Jaro se lavó todo el cuerpo y la cara, y las ondinas se le acercaron con prontitud para estudiarle concienzudamente.
Las jóvenes lo observaron sorprendidas y concluyeron que tenían que llevarlo ante la Reina Ónice.
La Reina le dio la bienvenida a Jaro, lo vistió con sus ropas y celebraron un suculento banquete en el que hubo música y danza.
Las ondinas bailaron para Jaro y las ratas las contemplaron boquiabiertas a la espera de que les llevasen algo de comida.

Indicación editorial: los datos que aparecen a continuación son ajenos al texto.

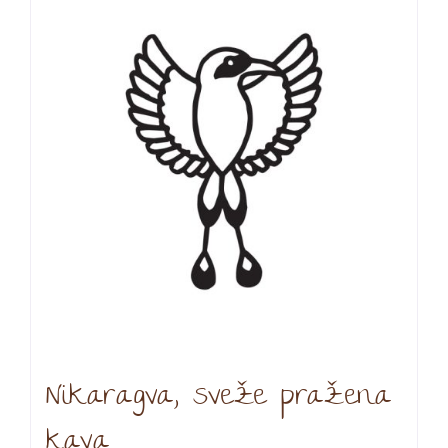
Nikaragva, sveže pražena
kava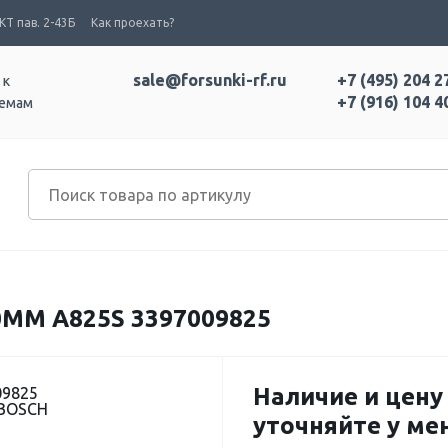
Т пав. 2-43Б
Как проехать?
sale@forsunki-rf.ru
+7 (495) 204 2
 к
+7 (916) 104 4
темам
ММ A825S 3397009825
Наличие и цену
09825
 BOSCH
уточняйте у м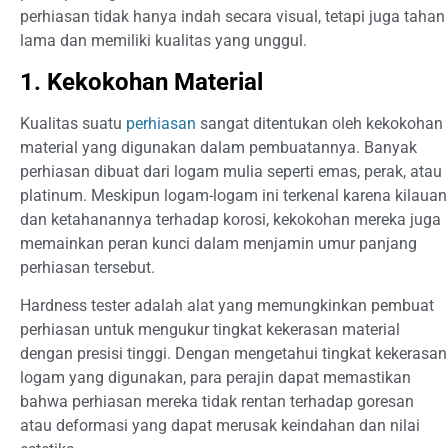
perhiasan tidak hanya indah secara visual, tetapi juga tahan
lama dan memiliki kualitas yang unggul.
1. Kekokohan Material
Kualitas suatu
perhiasan
sangat ditentukan oleh kekokohan
material yang digunakan dalam pembuatannya. Banyak
perhiasan dibuat dari logam mulia seperti emas, perak, atau
platinum. Meskipun logam-logam ini terkenal karena kilauan
dan ketahanannya terhadap korosi, kekokohan mereka juga
memainkan peran kunci dalam menjamin umur panjang
perhiasan tersebut.
Hardness tester adalah alat yang memungkinkan pembuat
perhiasan untuk mengukur tingkat kekerasan material
dengan presisi tinggi. Dengan mengetahui tingkat kekerasan
logam yang digunakan, para perajin dapat memastikan
bahwa perhiasan mereka tidak rentan terhadap goresan
atau deformasi yang dapat merusak keindahan dan nilai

La Reina Ónice era la ondina más bella de cuantas se conocían en esas tierras y estaba muy enfadada con el Rey Hans. Juntas planeaban asesinarle pues veían peligrar para siempre su estilo de vida. Algo que ya no soportarían más bajo ningún concepto.
Entonces, le hicieron la entrega a Jaro de una espada mortal y legendaria con el fin de que acabara ensartándosela en el pecho, y así lograse atravesar el corazón del Rey Hans.
Mientras tanto, el Guardián de la Puerta fumaba en su pipa una extraña hierba adormecedora con efectos tranquilizantes que el Troll le hiciera entrega mucho antes de su patética muerte.
Sus pensamientos se desvanecieron muy pronto cuando vio aparecer al Rey Hans custodiado por su escolta real, fuertemente armados, y de rostros sanguinarios.
Entonces, el Rey Hans le dijo al Guardián de la Puerta que el prisionero había escapado, asunto que le enfadó sobremanera ya que durante veinticinco años su principal misión había consistido en evitar que su hermano Jaro escapase de su infranqueable celda.